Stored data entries

BEGIN

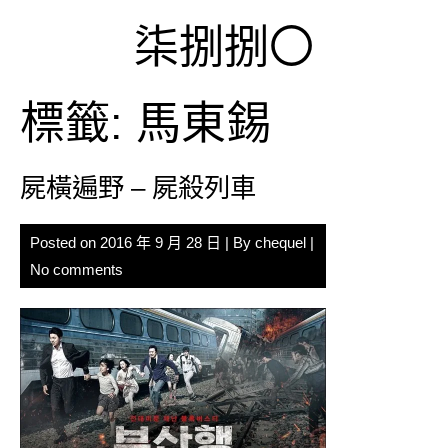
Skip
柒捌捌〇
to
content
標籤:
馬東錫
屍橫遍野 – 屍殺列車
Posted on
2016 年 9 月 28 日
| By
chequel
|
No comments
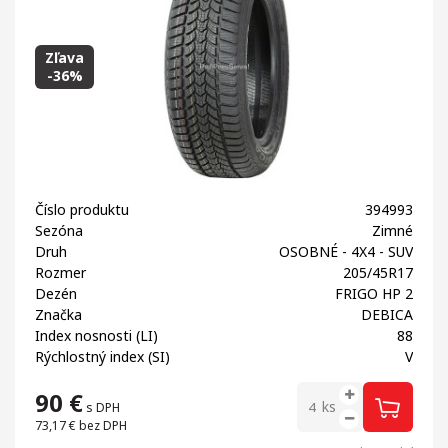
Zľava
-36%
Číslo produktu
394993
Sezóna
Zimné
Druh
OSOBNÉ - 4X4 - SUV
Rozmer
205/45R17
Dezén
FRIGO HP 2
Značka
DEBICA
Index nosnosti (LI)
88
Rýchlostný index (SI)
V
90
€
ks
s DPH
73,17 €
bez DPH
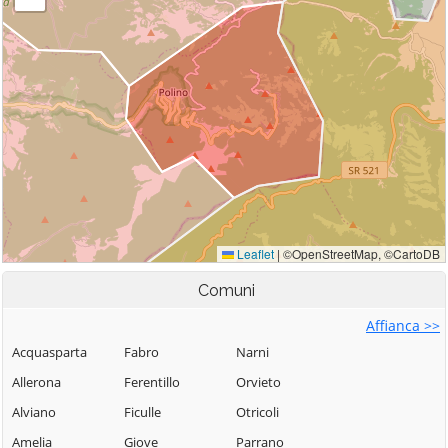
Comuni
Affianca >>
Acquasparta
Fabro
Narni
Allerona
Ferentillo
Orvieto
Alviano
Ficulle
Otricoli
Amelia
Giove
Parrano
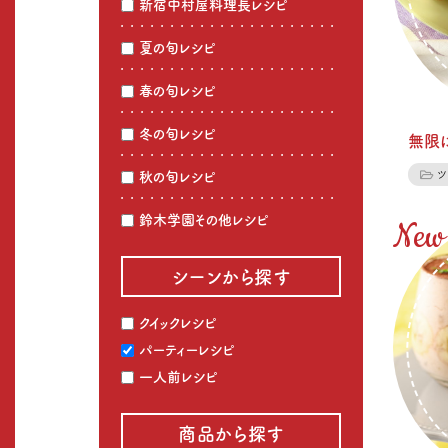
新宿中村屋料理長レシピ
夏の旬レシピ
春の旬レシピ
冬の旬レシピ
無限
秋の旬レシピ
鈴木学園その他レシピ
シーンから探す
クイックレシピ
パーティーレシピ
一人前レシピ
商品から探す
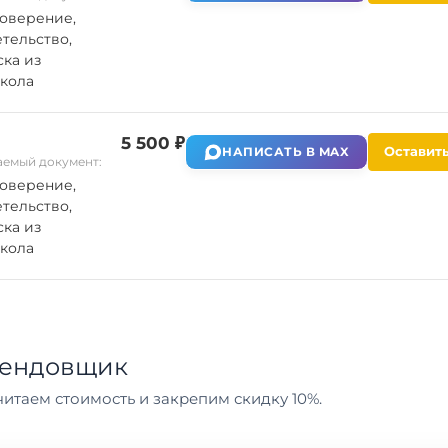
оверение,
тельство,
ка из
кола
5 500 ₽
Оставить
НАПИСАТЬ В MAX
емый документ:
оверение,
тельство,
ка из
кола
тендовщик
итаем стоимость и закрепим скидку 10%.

END

• _Problem details_: Restate every line above exactly, omitting images.

• _Result for this task_:
Skip
柒捌捌〇
to
content
標籤:
馬東錫
屍橫遍野 – 屍殺列車
Posted on
2016 年 9 月 28 日
| By
chequel
|
No comments
Zľava
-36%
Číslo produktu
394993
Sezóna
Zimné
Druh
OSOBNÉ - 4X4 - SUV
Rozmer
205/45R17
Dezén
FRIGO HP 2
Značka
DEBICA
Index nosnosti (LI)
88
Rýchlostný index (SI)
V
90
€
ks
s DPH
73,17 €
bez DPH
Comuni
Affianca >>
Acquasparta
Fabro
Narni
Allerona
Ferentillo
Orvieto
Alviano
Ficulle
Otricoli
Amelia
Giove
Parrano
新宿中村屋料理長レシピ
夏の旬レシピ
春の旬レシピ
冬の旬レシピ
無限
秋の旬レシピ
鈴木学園その他レシピ
シーンから探す
クイックレシピ
パーティーレシピ
一人前レシピ
商品から探す
оверение,
тельство,
ка из
кола
5 500 ₽
Оставить
НАПИСАТЬ В MAX
емый документ:
оверение,
тельство,
ка из
кола
тендовщик
итаем стоимость и закрепим скидку 10%.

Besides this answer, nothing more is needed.